BY MICHAEL W. BROSE, MSW
Mental Health Association in Tulsa
His name is William Boyd Sturdivant II. You may know him as “Tower Guy.”
William became “Tower Guy” or “Tower Man” in the summer of 2011, as a mob of people watched him spend five days atop the Clear Channel Communications tower.
When he came down, the show was over, and William was all but forgotten, even though he was in desperate need of mental health treatment.
If only everyone had cared about William after he came down from the tower. Maybe William would have received the critical treatment he needed for his undiagnosed mental illness. And maybe we wouldn’t have seen recent newspaper headlines that proclaimed “’Tower guy’ charged in Jenks store burglary, arson case.”
As the Tulsa World reported, “Prosecutors allege that Sturdivant entered a gated gardening area at the Sutherlands. He told police he started a fire there to keep warm … Since his arrest, he has remained in the Tulsa Jail in lieu of $30,000 bond.”

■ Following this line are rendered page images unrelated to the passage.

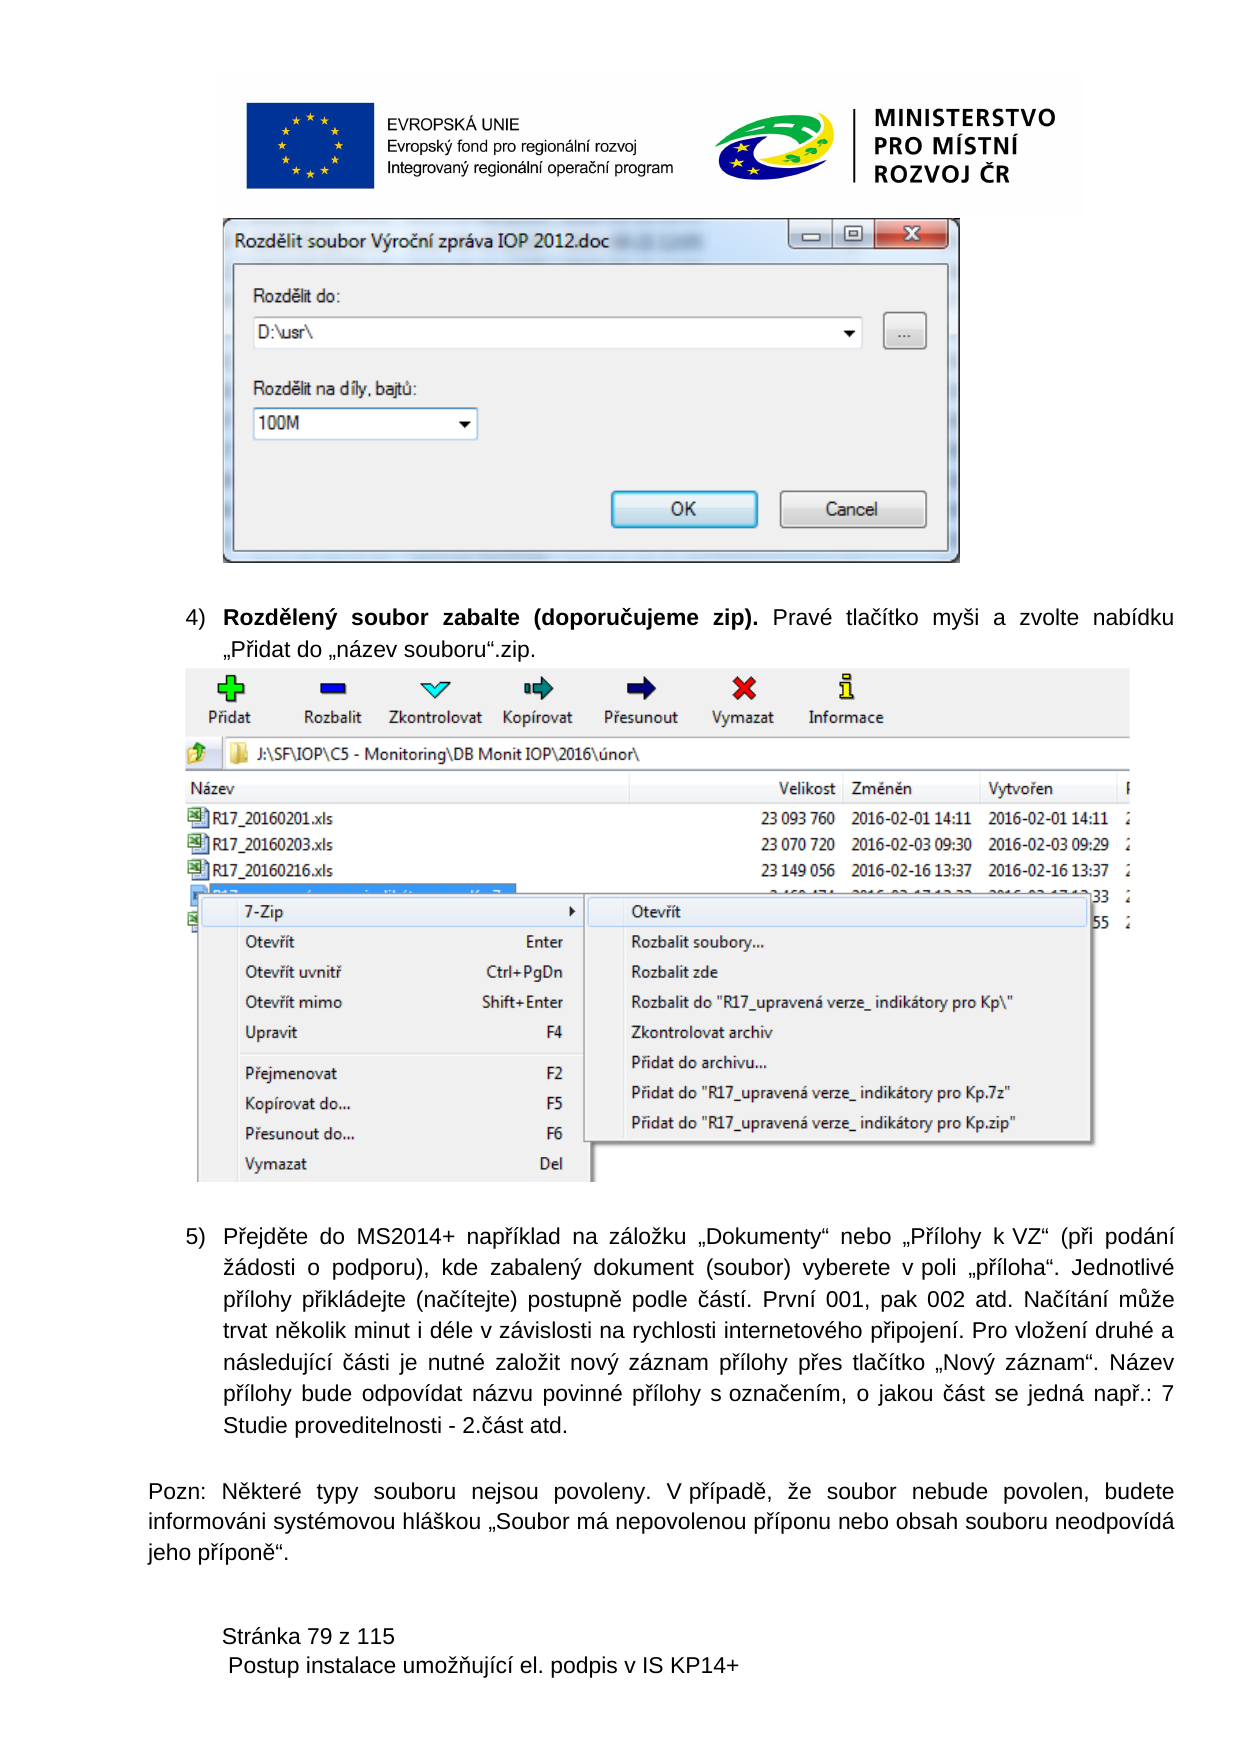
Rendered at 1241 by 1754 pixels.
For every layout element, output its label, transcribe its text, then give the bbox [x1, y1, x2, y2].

picture [222, 218, 960, 563]
list Rozdělený soubor zabalte (doporučujeme zip). Pravé tlačítko myši a zvolte nabídku „Přidat do „název souboru“.zip. [185, 604, 1175, 662]
picture [218, 73, 1083, 217]
text Pozn: Některé typy souboru nejsou povoleny. V případě, že soubor nebude povolen, budete informováni systémovou hláškou „Soubor má nepovolenou příponu nebo obsah souboru neodpovídá jeho příponě“. [148, 1478, 1175, 1565]
list Přejděte do MS2014+ například na záložku „Dokumenty“ nebo „Přílohy k VZ“ (při podání žádosti o podporu), kde zabalený dokument (soubor) vyberete v poli „příloha“. Jednotlivé přílohy přikládejte (načítejte) postupně podle částí. První 001, pak 002 atd. Načítání může trvat několik minut i déle v závislosti na rychlosti internetového připojení. Pro vložení druhé a následující části je nutné založit nový záznam přílohy přes tlačítko „Nový záznam“. Název přílohy bude odpovídat názvu povinné přílohy s označením, o jakou část se jedná např.: 7 Studie proveditelnosti - 2.část atd. [185, 1223, 1175, 1438]
picture [185, 667, 1130, 1182]
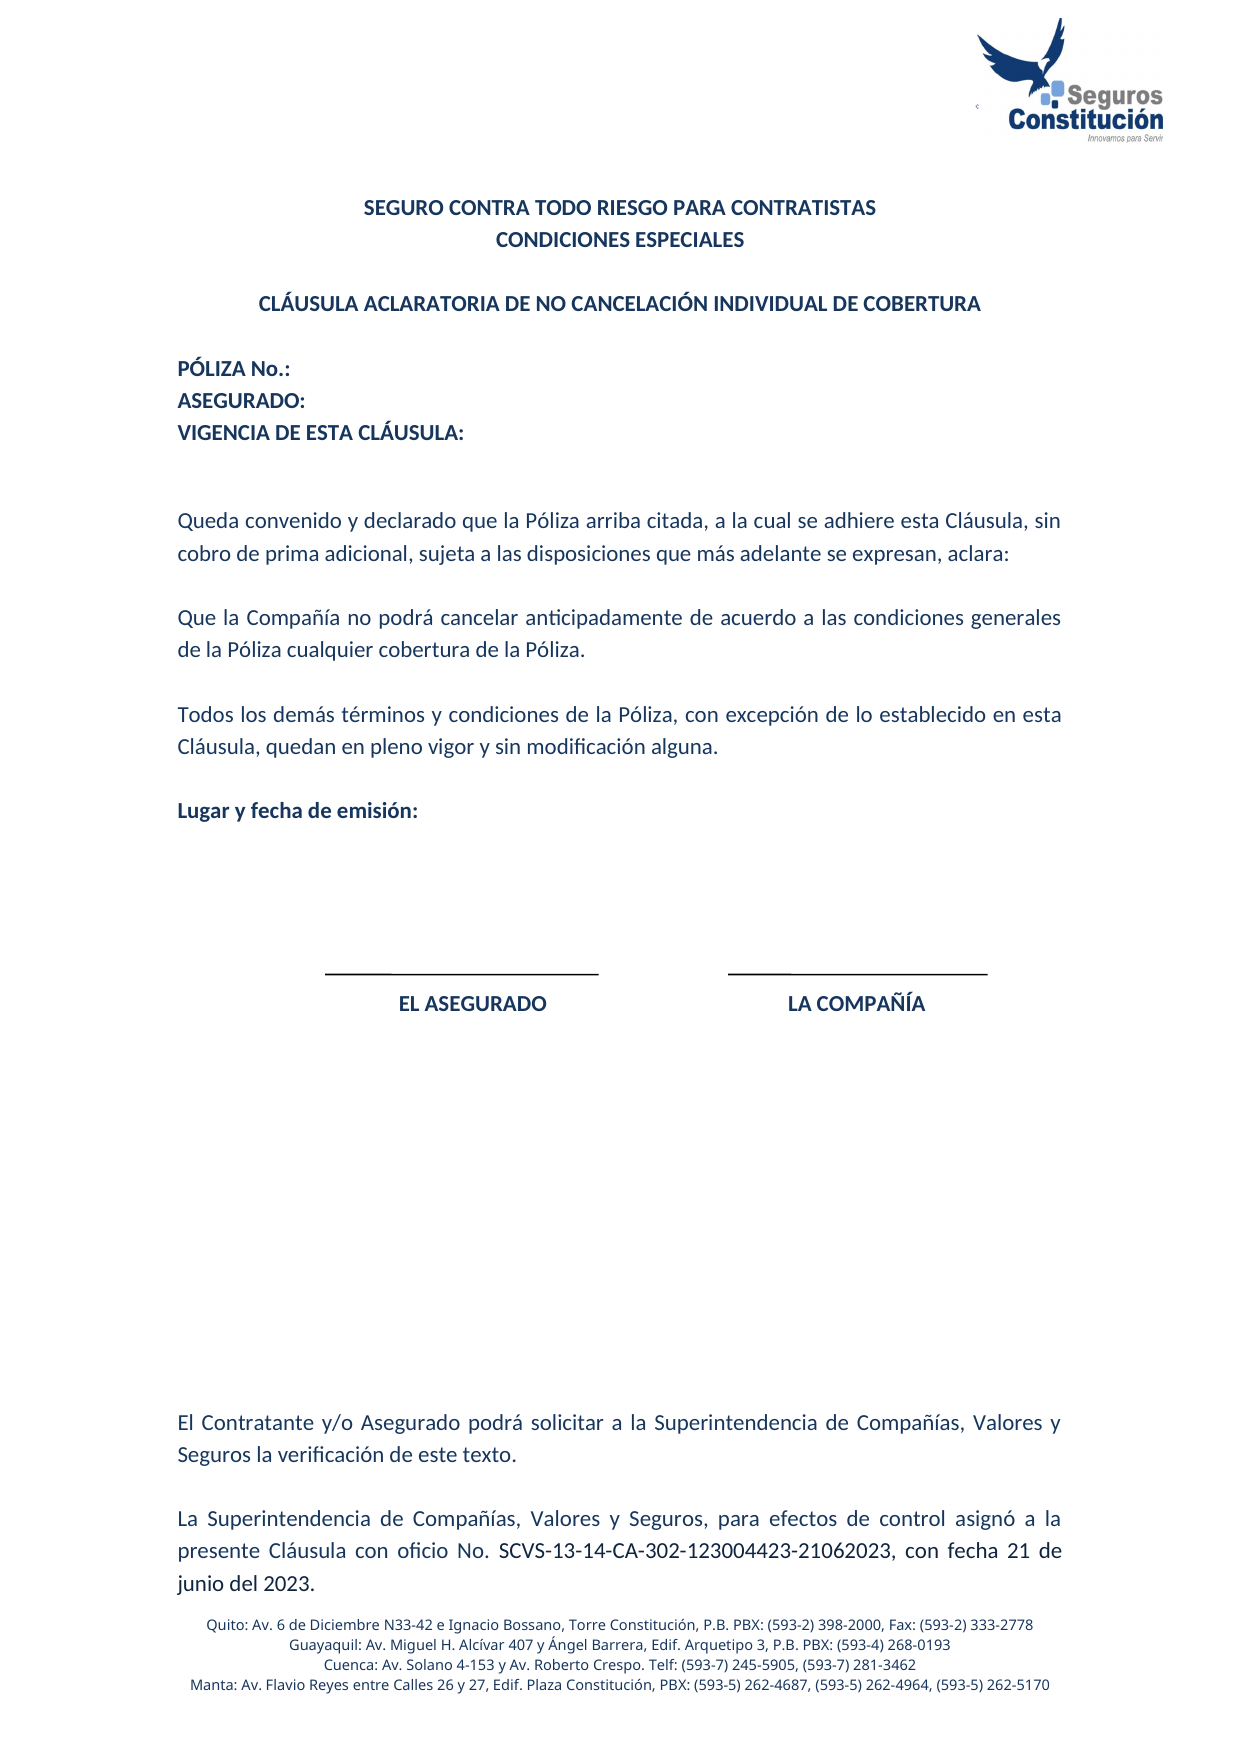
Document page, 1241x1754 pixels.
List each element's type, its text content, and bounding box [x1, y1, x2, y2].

William is not alone in his struggle with untreated mental illness. There are countless men and women who will never grab the media’s attention, but they deserve OUR attention.
William represents many in our state who commit small, petty crimes as a direct result of their untreated mental illness, or untreated substance abuse issues. They are not criminals; they are sick and in need of treatment. This is a growing challenge for our state as we throw lives away by incarcerating them, and cannot keep up with the costs of incarceration.

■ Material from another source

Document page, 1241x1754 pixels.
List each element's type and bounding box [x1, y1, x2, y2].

We’re not getting anywhere by continuing in this direction of punishment before treatment. They are not getting mental health treatment while they are incarcerated, and then they are being turned loose without adequate support and help. Why in the world are we surprised that they reoffend!
We, as a city, as a state, as a culture, are failing William, and the men and women like him. And these individuals, as a result of that, are failing.
When are we going to say, “Maybe we’re not getting anywhere just incarcerating William. Let’s get him diverted into a treatment program, and get him the help he needs.”
Then, and only then, will our community no longer think of him as “Tower Guy,” he’ll simply be William.